De werkgever had een promoactie opgezet, waarbij de klanten tegen de afgifte van een bon vijftig extra punten konden krijgen, op voorwaarde dat ze ten minste voor 40 euro aankopen verrichtten.
Een kassabediende had slechts voor 26,68 euro gekocht, maar had haar collega gevraagd om haar de extra punten te willen toekennen. De toekenning gebeurt niet automatisch en vereist een specifieke handeling van de collega-kassierster.

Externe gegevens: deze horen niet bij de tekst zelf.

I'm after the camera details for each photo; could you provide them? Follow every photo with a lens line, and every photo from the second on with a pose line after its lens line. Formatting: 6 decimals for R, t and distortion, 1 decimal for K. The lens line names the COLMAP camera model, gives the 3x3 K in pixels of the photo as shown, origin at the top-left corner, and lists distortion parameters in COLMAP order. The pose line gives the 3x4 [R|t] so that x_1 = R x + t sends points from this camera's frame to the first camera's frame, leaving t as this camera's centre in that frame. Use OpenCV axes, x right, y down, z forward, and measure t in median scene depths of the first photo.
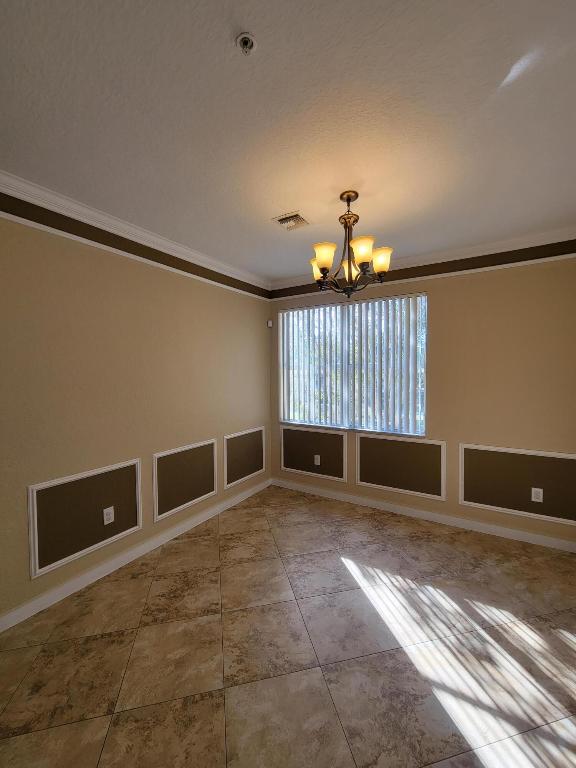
lens RADIAL K [[314.4, 0, 288.0], [0, 314.4, 384.0], [0, 0, 1]] dist [-0.001031, -0.000679]
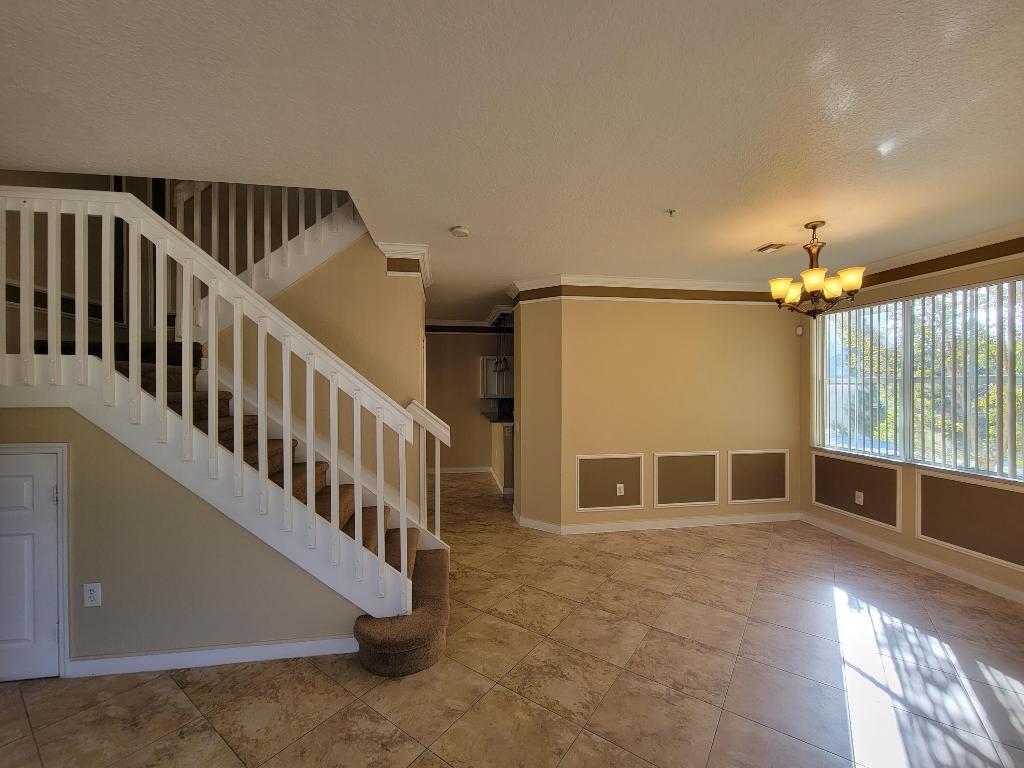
lens RADIAL K [[419.2, 0, 512.0], [0, 419.2, 384.0], [0, 0, 1]] dist [-0.001031, -0.000679]
pose [[0.657979, 0.000832, -0.753036, 0.348859], [-0.032618, 0.999092, -0.027397, 0.012761], [0.752329, 0.042589, 0.657409, -0.410622]]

Bij controle van de kassagegevens ontdekte de werkgever de feiten. De kassabediende die de punten ten onrechte had opgestreken, werd ontslagen wegens dringende reden. De bediende betwistte haar ontslag. Ze argumenteerde dat het niet volstaat dat er sprake is van een zware fout, maar dat deze fout ook de samenwerking onmiddellijk en definitief onmogelijk moet maken. Volgens de bediende was die voorwaarde niet vervuld, zodat ze recht had op een opzeggingsvergoeding.
Het arbeidshof te Luik volgde de redenering van de ontslagen bediende. Het hof merkte op dat de bediende onmiskenbaar een zware fout had begaan, maar dat geldt evenzeer voor de kassabediende die bewust de punten had toegekend. Nu die bediende niet wegens dringende reden werd ontslagen en er zelfs geen sprake was van enige sanctie, oordeelde het arbeidshof dat de ingeroepen tekortkoming niet volstaat om een ontslag om dringende reden te rechtvaardigen. De fout van de bediende was niet van aard om een verdere samenwerking onmiddellijk en definitief onmogelijk te maken.
Deze rechtspraak toont aan dat elk element van belang kan zijn bij de beoordeling van een ontslag om dringende reden. Een consequente reactie van de werkgever is van cruciaal belang.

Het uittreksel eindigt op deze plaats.